Фрагмент страницы:
:::
Показательно, например, каким образом представление об исключительной знаковости топографии Московского Кремля могло оказаться существенным фактором в политических баталиях эпохи дворцовых переворотов. В сложный период борьбы с попытками «верховников» ограничить самодержавную власть зимой 1730 года будущая императрица Анна Иоанновна виртуозно разыграла эту «кремлевскую карту». После приезда из Курляндии в Москву она остановилась в Кремлевском дворце, где оставалась вплоть до коронации. Именно здесь, в Кремле, 23 февраля 1730 года во время службы в Успенском соборе она наградила орденом Св. Екатерины свою сестру Екатерину Мекленбургскую, указав таким образом на возможное развитие идеи преемственности власти. Кремлевские соборы стали местом принесения Анне присяги высшими военными и статскими чинами, в Кремлевском дворце гвардейцы подали будущей императрице прошение о восстановлении самодержавия, и, наконец, 26 февраля 1730 года в Столовой палате Теремного дворца состоялась процедура подписания «общественностью» манифеста о «принятии самодержавства» [199] . Лишь после коронации императрица перебралась в более просторный и, несомненно, более удобный для нужд двора Головинский дворец [200] . Очевидно, что, если бы переезд состоялся раньше (или Анна с самого начала поселилась на Яузе), события могли принять совершенно иной оборот.
:::
Задание A: Согласуются ли с фрагментом об Анне Иоанновне и Кремле следующие утверждения: (i) после приезда из Курляндии Анна Иоанновна остановилась в Кремлевском дворце; (ii) сестру она наградила орденом Св. Екатерины во время службы в Архангельском соборе; (iii) манифест о «принятии самодержавства» подписывали в Грановитой палате? На каждое ответьте «да» или «нет» и приведите решающие слова фрагмента дословно.
Задание B: Продолжите фрагмент об Анне Иоанновне и Кремле, начав сразу после его последнего предложения.

Предоставленные данные:
:::
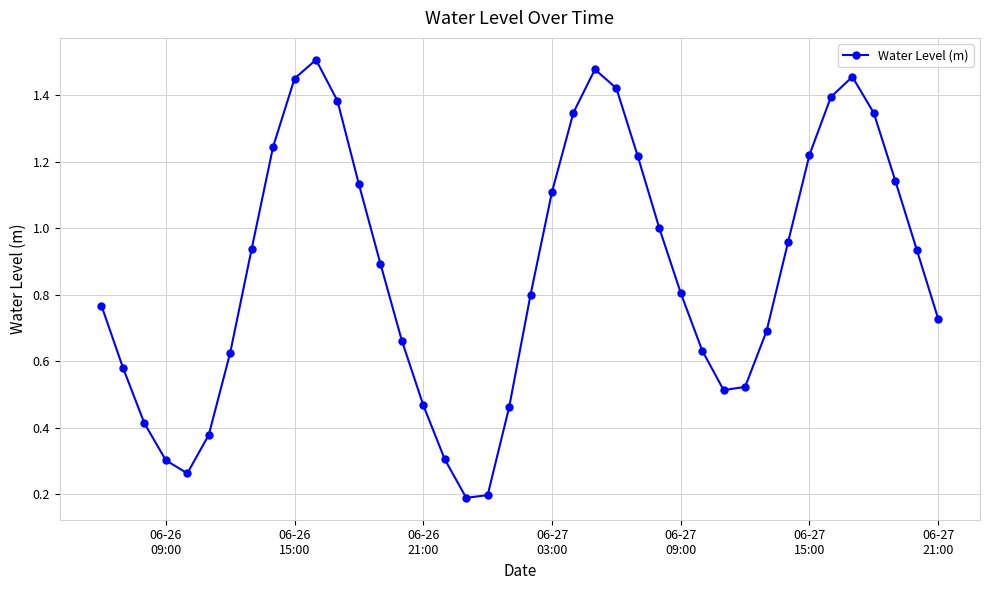

How many points are lower than both their immediate neighbors (excluding endpoints)?

3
:::
Ответ к заданию A:
(i) Да: «После приезда из Курляндии в Москву она остановилась в Кремлевском дворце».
(ii) Нет: «во время службы в Успенском соборе она наградила орденом Св. Екатерины свою сестру Екатерину Мекленбургскую».
(iii) Нет: «в Столовой палате Теремного дворца состоялась процедура подписания «общественностью» манифеста о «принятии самодержавства»».

Ответ к заданию B:
В полной мере использовала традицию символической топографии и Екатерина II. Показательна, например, попытка создания рядом с Царским Селом городка под названием София (с закладкой Софийского собора по образцу Константинопольского) [201] или формирование резиденции Пелла. При этом если в первом случае речь шла о так называемом Греческом проекте и внешнеполитических амбициях, то во втором – о династических интенциях. Пелла, мыза на реке Неве недалеко от Санкт-Петербурга, принадлежавшая некогда тайному советнику И.И. Неплюеву, была превращена Екатериной в резиденцию, символическое значение которой не стоит недооценивать. Появившееся здесь после рождения великого князя Александра Павловича и обращенное символически именно к фигуре внука и возможного наследника императрицы дворцовое сооружение (И.Е. Старов, 1785–1789) было грандиозным по своему замыслу и восходило к образу древнемакедонской Пеллы, месту рождения Александра Македонского (Великого) [202] .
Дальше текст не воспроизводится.